Der CT wird von den Brandexperten betrieben und hat sich bei der Aufklärung von Brandursachen bewährt. Zum Beispiel hatte vor einiger Zeit ein Lokal gebrannt. Ein Streit war vorausgegangen. Lag etwa Brandstiftung vor? „Ich habe in dem Zusammenhang einen interessanten schwarzen Klumpen im CT unter die Lupe genommen“, berichtet Mathias Teroerde. „Das war ursprünglich mal eine Fritteuse.“ Natürlich hätte auch ein defektes Gerät den Brand verursacht haben können.

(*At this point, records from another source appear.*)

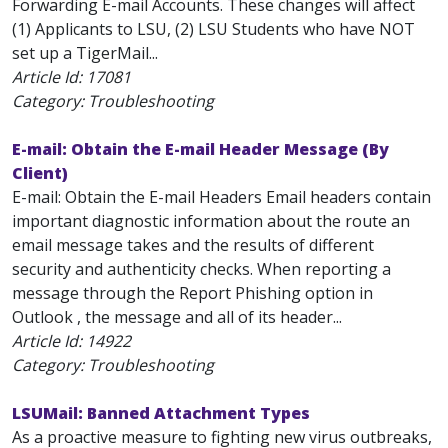
Forwarding E-mail Accounts. These changes will affect
(1) Applicants to LSU, (2) LSU Students who have NOT
set up a TigerMail...
Article Id:
17081
Category: Troubleshooting
E-mail: Obtain the E-mail Header Message (By
Client)
E-mail: Obtain the E-mail Headers Email headers contain
important diagnostic information about the route an
email message takes and the results of different
security and authenticity checks. When reporting a
message through the Report Phishing option in
Outlook , the message and all of its header...
Article Id:
14922
Category: Troubleshooting
LSUMail: Banned Attachment Types
As a proactive measure to fighting new virus outbreaks,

Der CT konnte auch in diesem Fall helfen, die Überreste der Fritteuse wurden mit einem 3D-Scan zum Sprechen gebracht. „Schicht für Schicht haben wir uns vorgenommen, um den Schaltzustand beurteilen zu können.“ Auf diese Weise konnte nachgewiesen werden, dass die Fritteuse offensichtlich eingeschaltet war und einen Defekt an einem Regler hatte. Damit kam die defekte Fritteuse als Brandursache in Betracht.

Auch bei Mordfällen greifen die Ermittler auf die Expertise von Teroerde zurück. Ein vergrabenes Knochenstück verrät selbst nach vielen Jahren oder Jahrzehnten noch Geheimnisse. Zum Beispiel können daran festgestellte Sägespuren besonders deutlich und anschaulich visualisiert werden.

Die Beispiele zeigen das breite Spektrum der Einsatzmöglichkeiten des CT-Geräts. Teroerde: „Hier dürften sich aber auch bisher noch unbekannte Anwendungsfelder ergeben.“ Als Ansprechpartner für konkrete Untersuchungsmöglichkeiten steht das Teildezernat 51.1 im LKA zur Verfügung.